Your answer should consist of the lines in the following data that contain "Table".

□ □ □ □ □ □ □

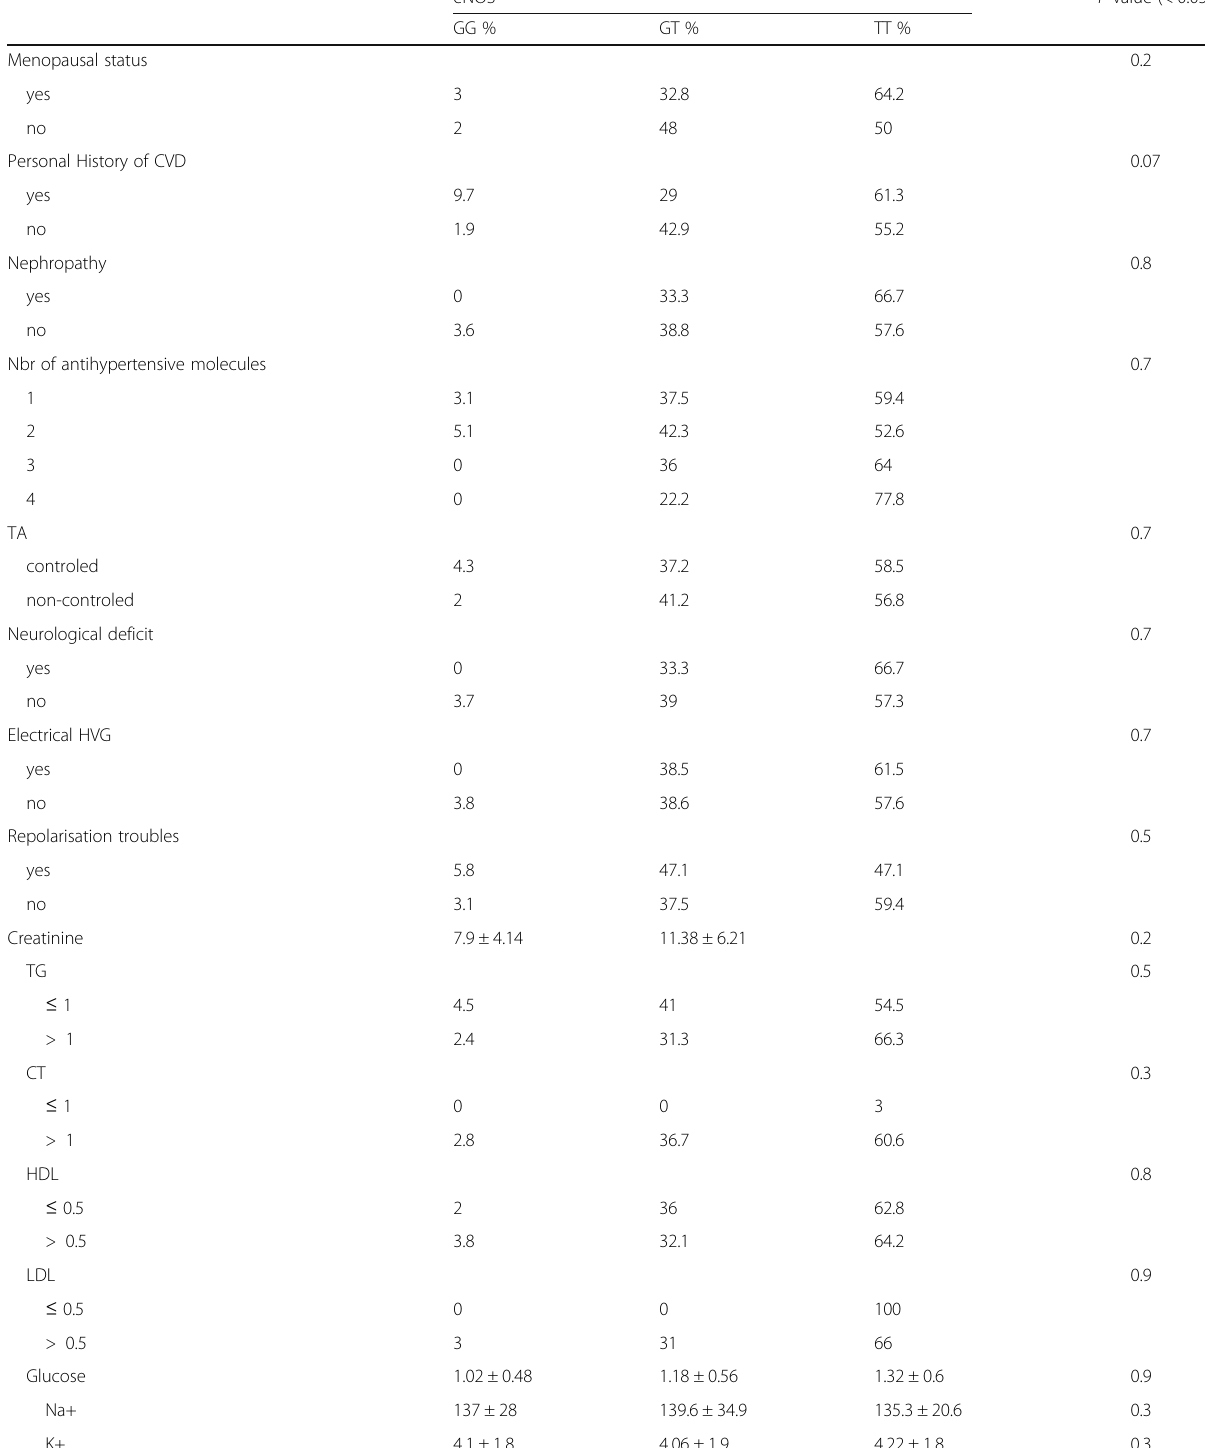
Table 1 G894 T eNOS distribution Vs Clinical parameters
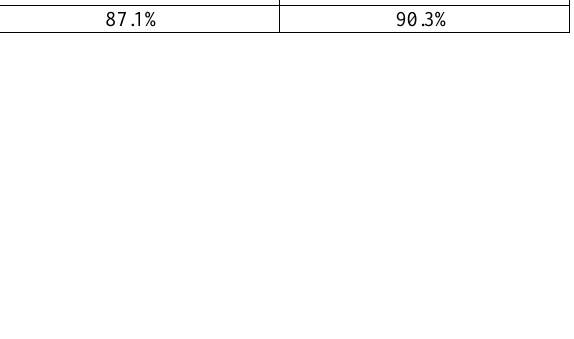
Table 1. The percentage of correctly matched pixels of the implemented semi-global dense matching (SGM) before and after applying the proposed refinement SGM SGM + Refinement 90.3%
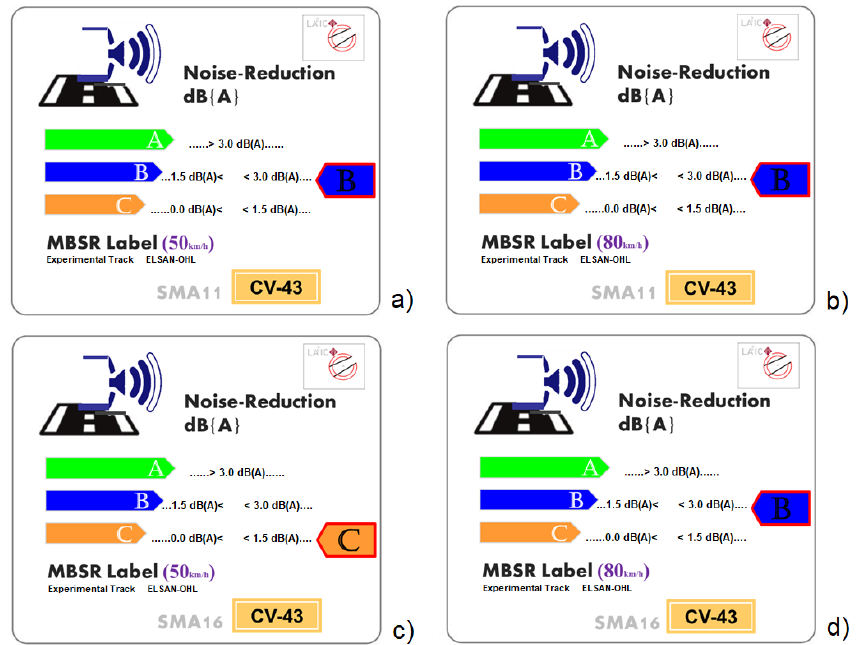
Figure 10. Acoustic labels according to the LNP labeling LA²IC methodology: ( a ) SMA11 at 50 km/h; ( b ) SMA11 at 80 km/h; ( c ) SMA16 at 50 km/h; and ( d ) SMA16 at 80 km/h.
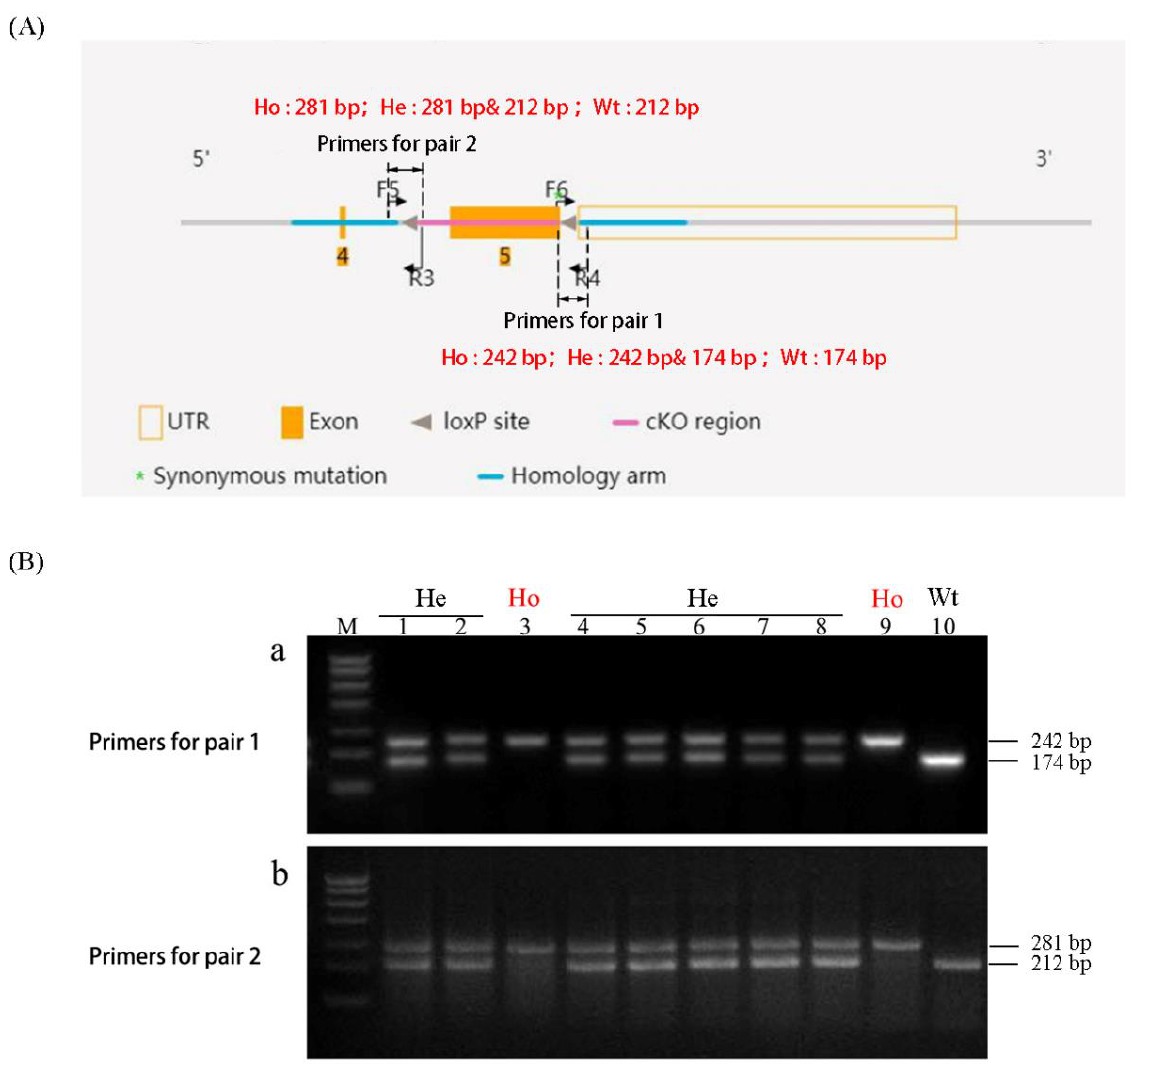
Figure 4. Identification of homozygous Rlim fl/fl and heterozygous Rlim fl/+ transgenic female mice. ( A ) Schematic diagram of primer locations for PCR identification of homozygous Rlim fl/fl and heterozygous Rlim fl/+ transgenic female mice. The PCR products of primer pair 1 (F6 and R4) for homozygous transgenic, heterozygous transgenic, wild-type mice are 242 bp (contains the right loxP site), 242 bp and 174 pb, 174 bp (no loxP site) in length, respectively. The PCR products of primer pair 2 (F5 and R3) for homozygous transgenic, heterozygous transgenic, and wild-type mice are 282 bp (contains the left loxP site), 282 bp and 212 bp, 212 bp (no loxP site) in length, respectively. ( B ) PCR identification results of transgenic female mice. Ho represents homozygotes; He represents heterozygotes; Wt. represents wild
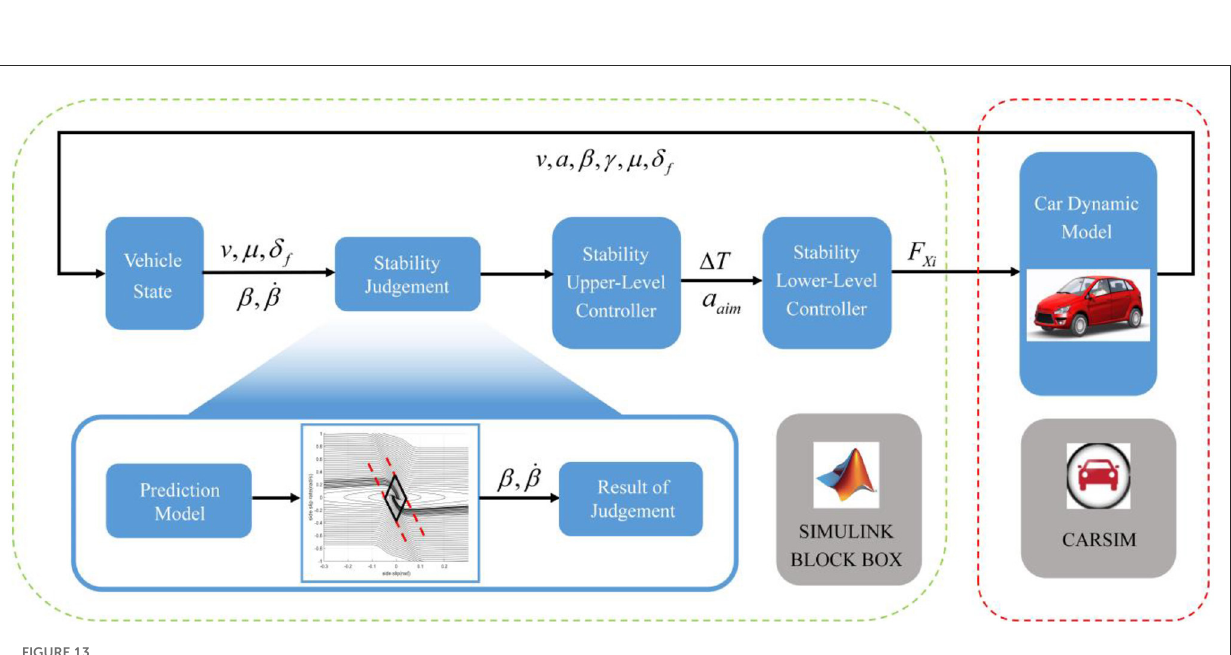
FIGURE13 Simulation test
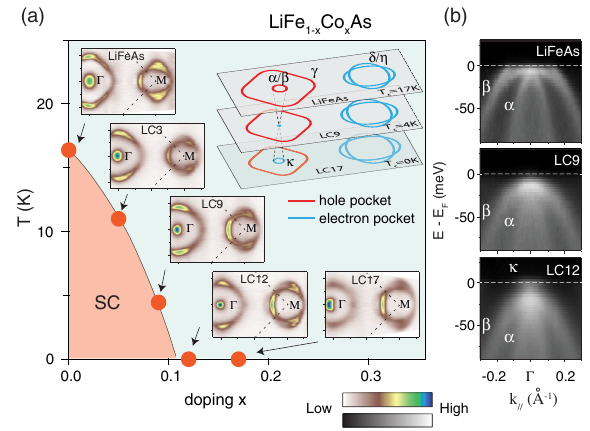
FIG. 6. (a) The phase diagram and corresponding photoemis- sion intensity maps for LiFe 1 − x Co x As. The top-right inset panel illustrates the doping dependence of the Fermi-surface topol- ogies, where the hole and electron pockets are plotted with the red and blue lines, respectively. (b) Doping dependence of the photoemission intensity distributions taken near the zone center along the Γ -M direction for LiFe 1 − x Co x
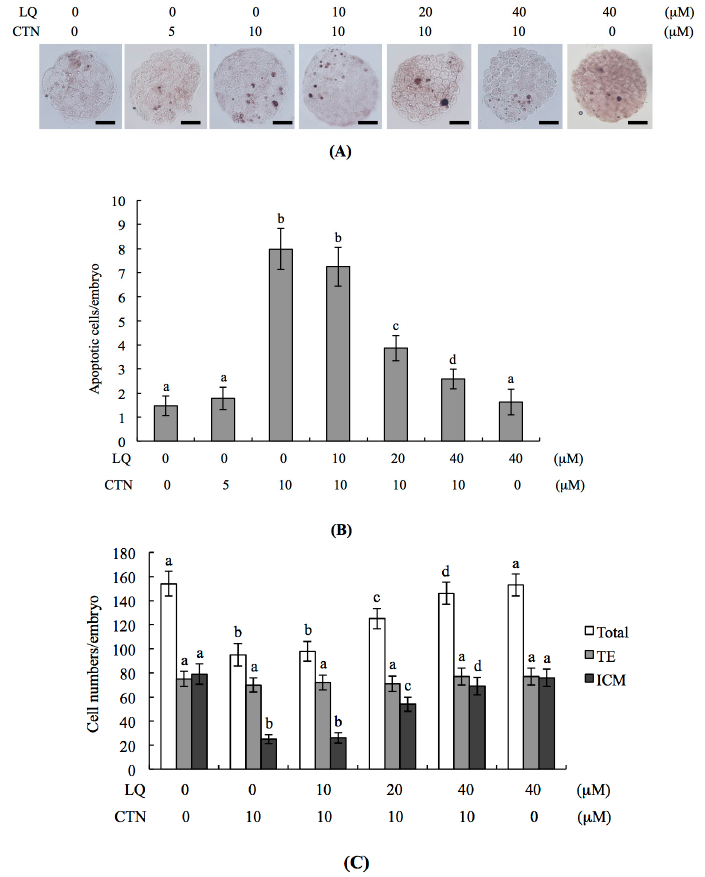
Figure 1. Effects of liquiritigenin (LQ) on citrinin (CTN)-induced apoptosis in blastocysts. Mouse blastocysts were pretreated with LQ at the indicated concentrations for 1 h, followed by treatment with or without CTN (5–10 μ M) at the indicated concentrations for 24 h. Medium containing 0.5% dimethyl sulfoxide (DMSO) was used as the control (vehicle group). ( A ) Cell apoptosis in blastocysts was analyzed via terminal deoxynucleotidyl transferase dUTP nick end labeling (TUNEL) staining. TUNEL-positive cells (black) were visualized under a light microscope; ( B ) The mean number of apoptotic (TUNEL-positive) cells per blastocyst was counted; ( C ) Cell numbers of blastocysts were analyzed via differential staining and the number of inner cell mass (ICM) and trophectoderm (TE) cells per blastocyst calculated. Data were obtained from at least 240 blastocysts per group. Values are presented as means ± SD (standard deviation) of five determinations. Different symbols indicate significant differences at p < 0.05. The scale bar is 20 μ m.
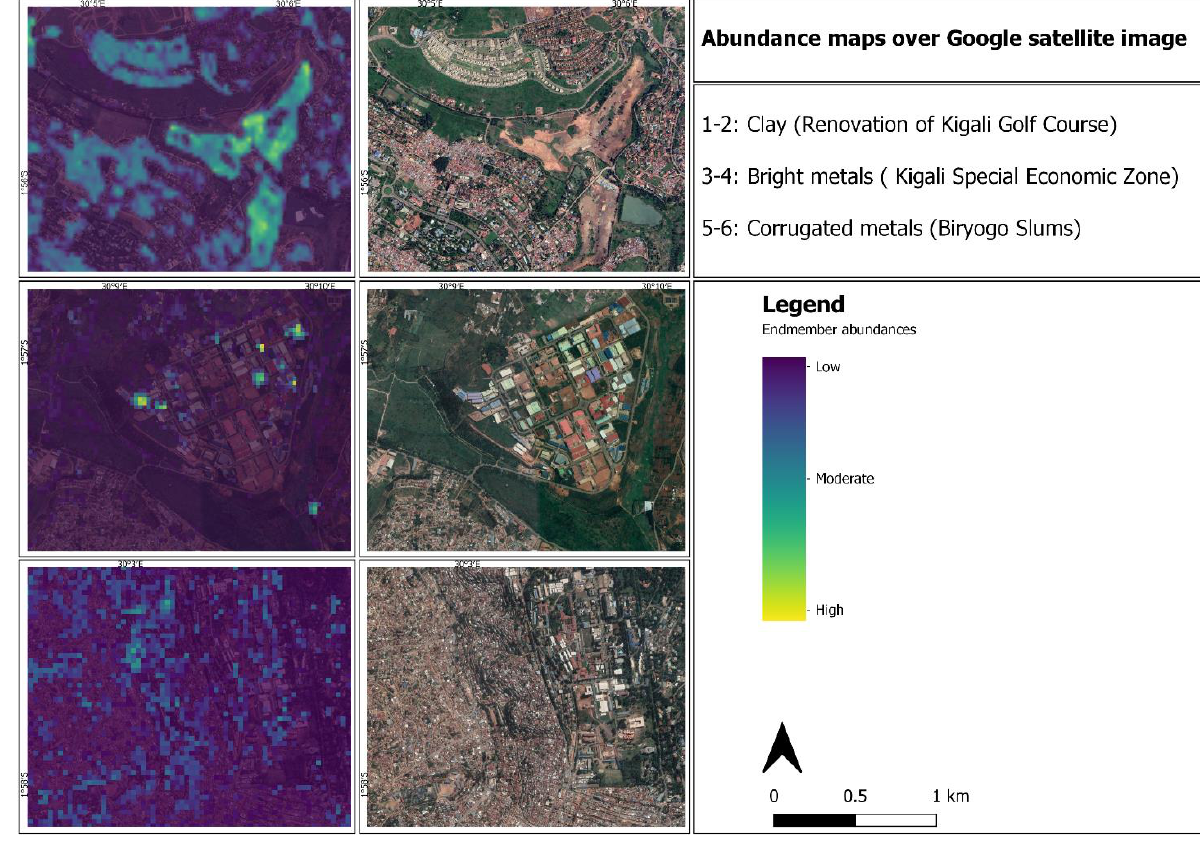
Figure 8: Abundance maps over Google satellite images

□ □ □ □ □ □ □

§ Solution:
Table 1 G894 T eNOS distribution Vs Clinical parameters
Table 1. The percentage of correctly matched pixels of the implemented semi-global dense matching (SGM) before and after applying the proposed refinement SGM SGM + Refinement 90.3%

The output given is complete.